XXIII

Туннель, позолотчики и резчики

Валаам дошел здесь даже до такой роскоши, что от самого монастыря к громадным мастерским — здешнему Шеффильду[165] — проделан туннель, мимо кладбища, длиной в семьдесят сажен, вышиной в одну и шириной в два с половиной аршина. По туннелю, вдоль стены, тянется и водопроводная труба, чтоб зимою в ней вода не мерзла. Туннель внизу обшит гранитом, а сверху выложен кирпичом. Сначала его хотели сделать совсем в земле, но потом чуть-чуть приподняли над ее поверхностью, что дало возможность устроить вверху окошечки для света. Когда мы шли здесь, пахло сыростью.

— Для покойничков большое беспокойство!

— Где покойники?

— Да нора-то эта через кладбище проверчена. Положим, они в блаженном успении почивают, но и того одобрить нельзя, что святое место опакощено!

— Почему же опакощено?

— Мертвому спокой требуется. Он ведь что во храме. У него руки-то благоговейно на груди крестом сложены, и в персты ему молитва дается. Ну, значит, непрестанно молится, а тут, через нору-то эту, братия бегает из мастерских в обитель, из обители в мастерские.
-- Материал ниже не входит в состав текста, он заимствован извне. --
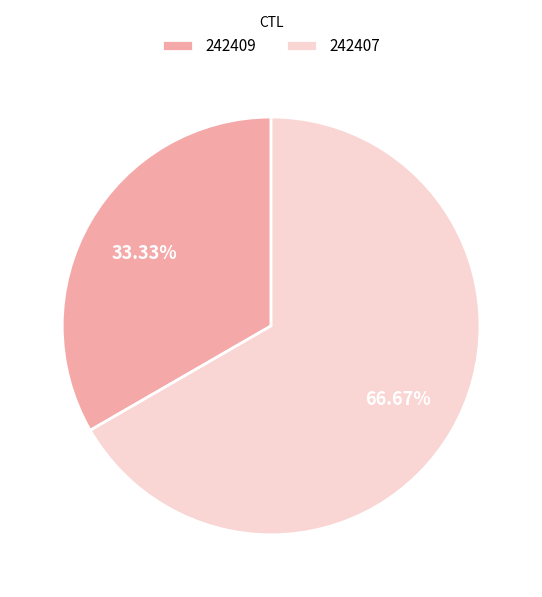

What is the majority slice?

242407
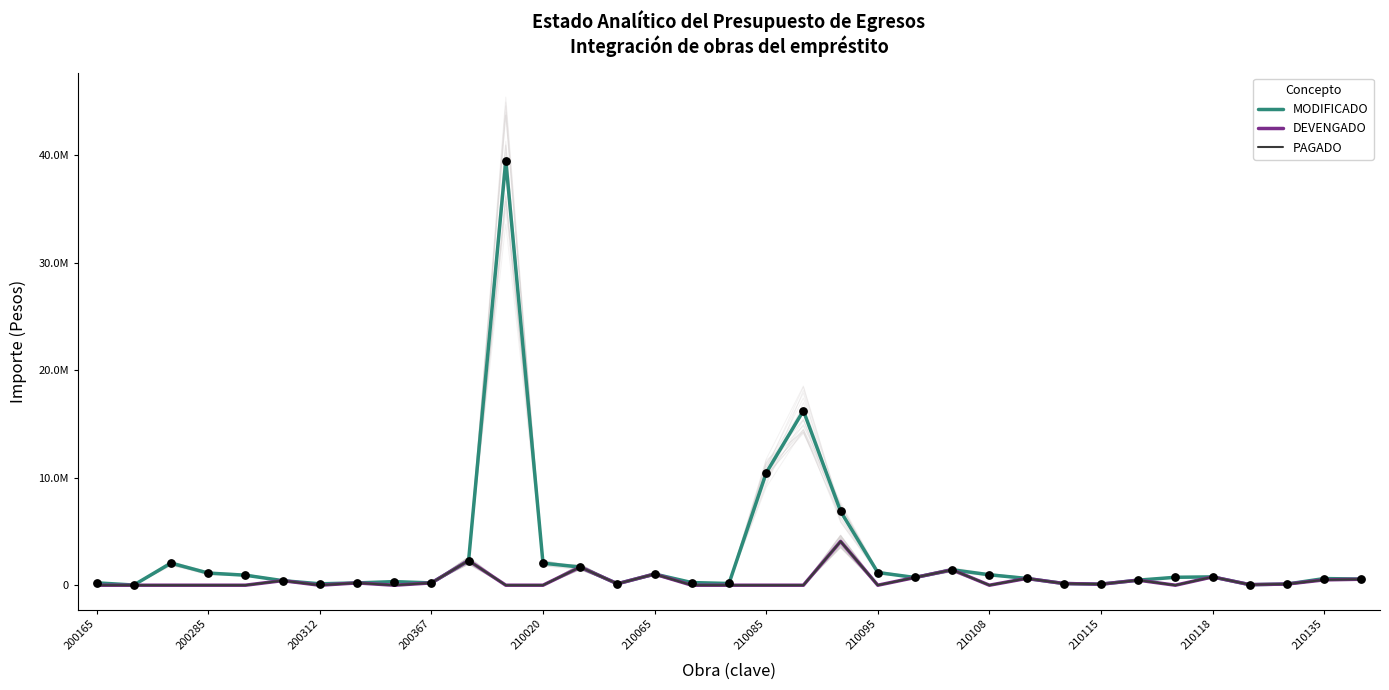

What are all the series names shown in the legend?

MODIFICADO, DEVENGADO, PAGADO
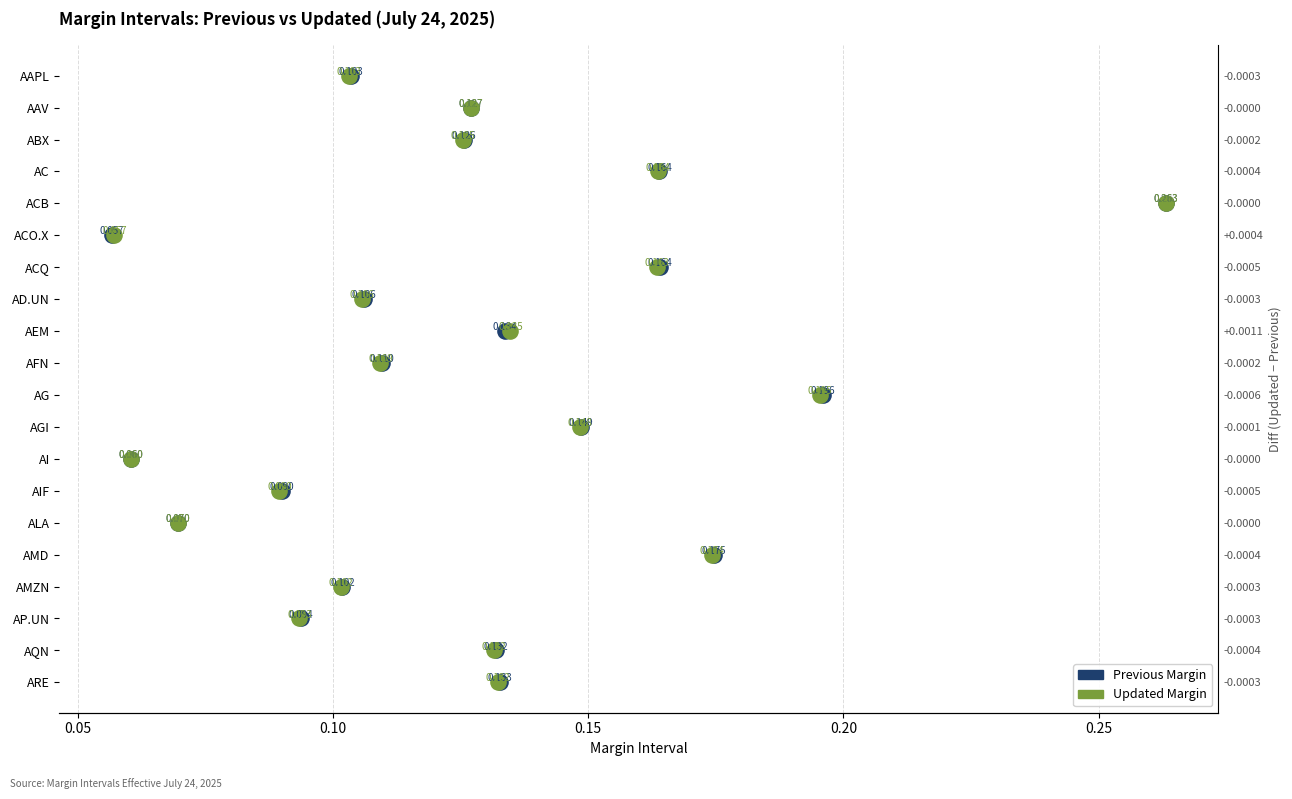

What are all the series names shown in the legend?

Previous Margin, Updated Margin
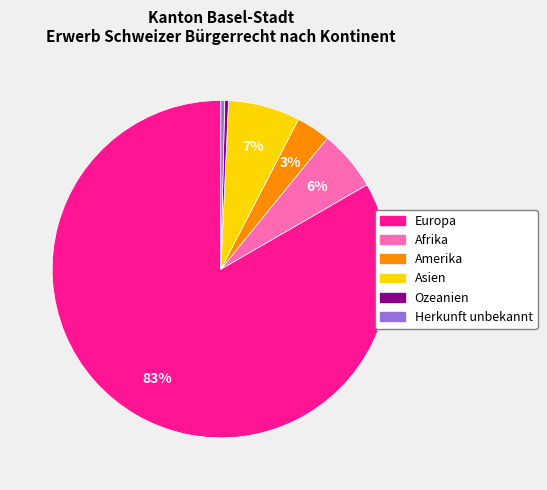

How many segments does this pie chart have?

6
Где же тут ему спокой?

— Да ведь покойники не чувствуют!

— Не чувствуют, как же!.. Вы на кладбищах подолгу сиживали?

— Нет.

— А вы посидите вечерком, как меркнет!

— Ну?

— То-то, что ну… Гудут!

— Кто?

— Мертвецы гудут.

— Вот те и раз!

— Сам слышал. Ляжешь это головой на могилу. А в ней — гу-гу-гу… Точно он там молитву читает!

— Да это вы, отец Ферапонт, не того?..

— Как перед истинным Богом, слышал. Есть и другие, которые слышали. А иным не дано, потому что, если с легким сердцем прийти, ничего не услышишь. Это верно! А ты расположись, чтобы душа у тебя страх чувствовала, потому тайна сия велика есть. А при страхе и вся остальная к тебе приложится. Нынче большое бесстрашие свирепствует — ну, и гласов слышать никому не дано!
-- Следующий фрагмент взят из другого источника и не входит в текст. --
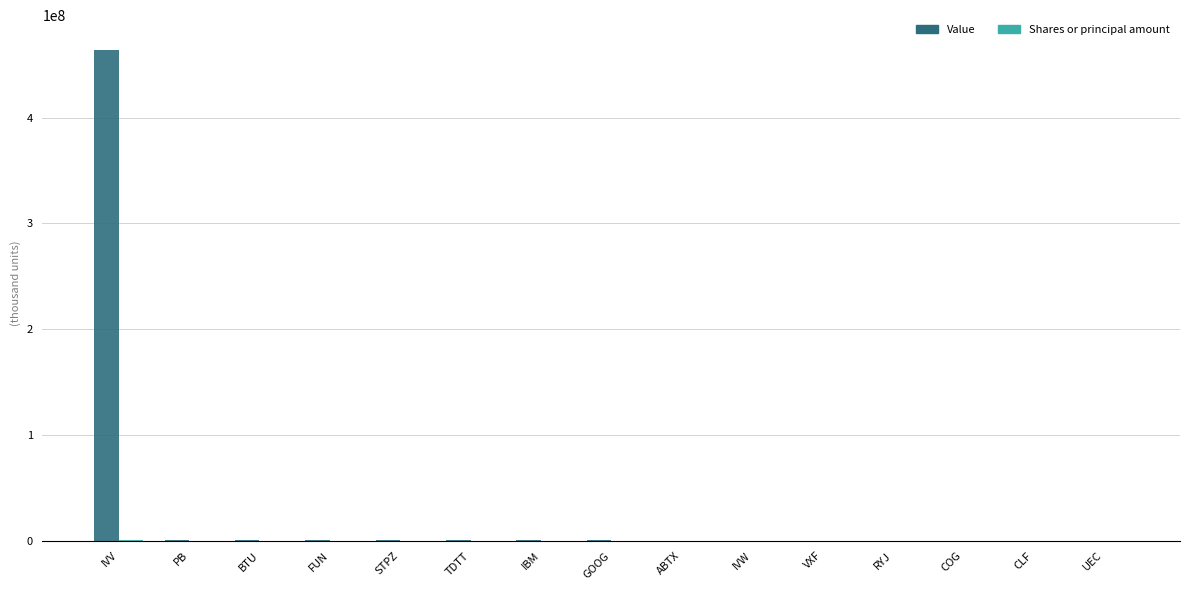

Which series has the largest total across all categories?

Value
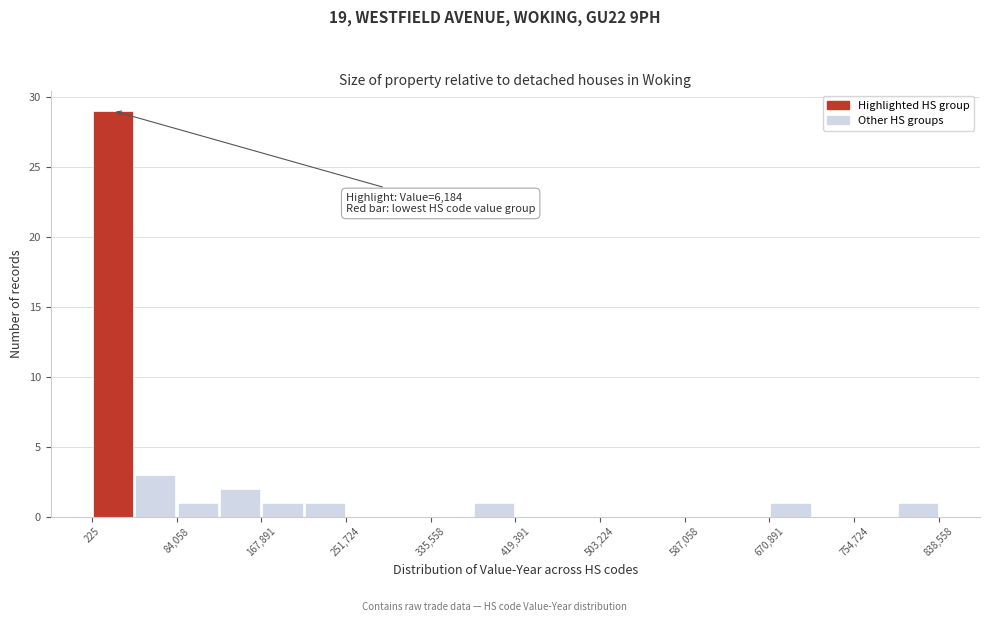

Over which range of the x-axis is the bar tallest?

0 to 40000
Туннелем мы прошли в самый монастырь, к позолотчикам. Тут колеровали[166] иконостасы. После, шума и гама мастерских нас охватила тишина невозмутимая. Слышно было только, как муха звонко бьется в стекло, да из рукомойника, висящего на веревке, капли воды шлепаются о пол. Работа шла в полном молчании. Отец Петр, заведующий позолотчиками, безмолвно поклонился нам и опять принялся за дело. Никто не поднял головы. Отец Ферапонт, только выйдя отсюда, заговорил, да и то шепотом.
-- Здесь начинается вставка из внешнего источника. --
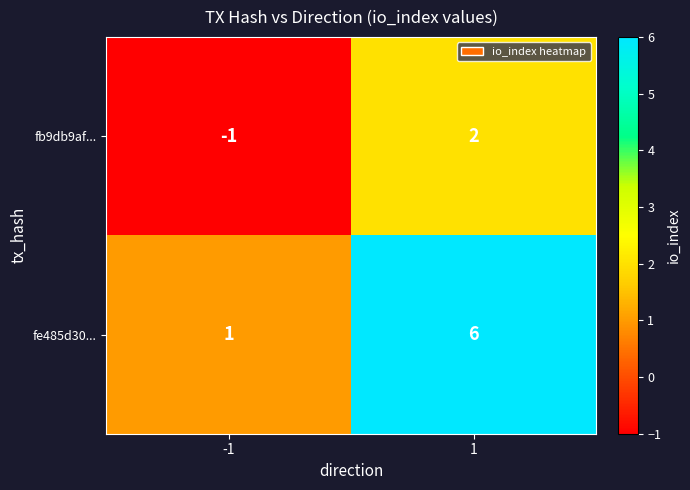

List the series in order of their peak value, lowest first.

fb9db9af..., fe485d30...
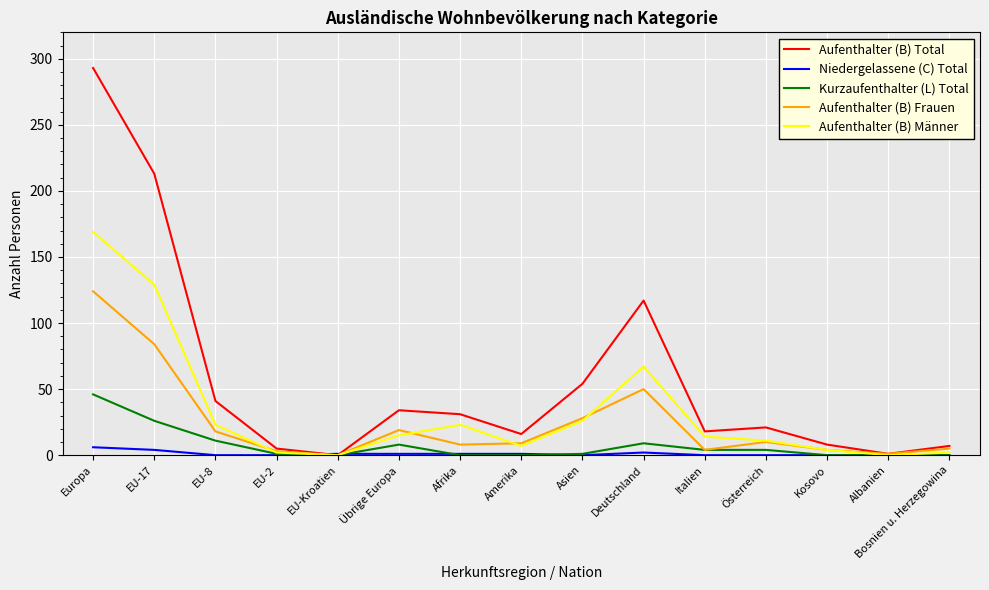

List the series in order of their peak value, lowest first.

Niedergelassene (C) Total, Kurzaufenthalter (L) Total, Aufenthalter (B) Frauen, Aufenthalter (B) Männer, Aufenthalter (B) Total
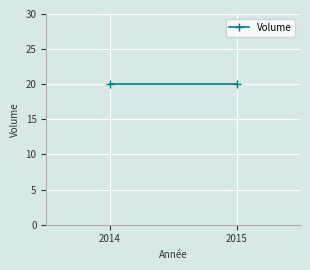

Which label corresponds to the smallest value in the chart?

2015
— Тут им болтать не приходится!

— При работе-то?

— А как же? Какое дело, гляди, — иконостас!.. Тебе это слово легко, а монашествующего оно объемлет… Ты подумай-ко, сколько иноков и богомольцев будут перед ним слезы проливать! Какие тыщи мятущихся духом преклонят перед этим иконостасом колена!.. Это ведь страшное дело у них, у позолотчиков. Не токмо им болтать не приходится, но и за всяким своим помышлением следить надо, чтобы оно было беззлобно, чисто и боговдохновенно. Это, брат, не то что тяп да ляп и — песню пой. Тут не споешь!

Отсюда пошли мы к резчикам. Там верховодил всем некто о. Моисей. Работа тоже шла истово и безмолвно. Вышли отсюда, навстречу к нам бравый монах: клобук набекрень, поступь воинственная.

— Погляди-ко, сколь у нас сей старец видом победоносен. Совсем по образу не инок, а больше на птицу-орла похож!

— Кто это?

— Да Авраам. Он был в Питере городовым и много зла совершил, но в оном покаялся. Ты как полагаешь, ему в будке видение было. Вон он какой!.. Хотели мы его определить за рабочими смотреть, да нельзя…

— Почему?

— А все в зубы лезет. Болезнь такая у него — Господь за прежнее его наказует. Искушение, право!.. Ну, рабочие обижаются, да и для обители зазорно. Говорили ему, да ничего не поделаешь. "Не могу, — говорит, — воздержаться, как увижу ихнее неповиновение, так рука сама…" Мы решили уж, что он победоносным духом одержим. Бог с ним, пущай его!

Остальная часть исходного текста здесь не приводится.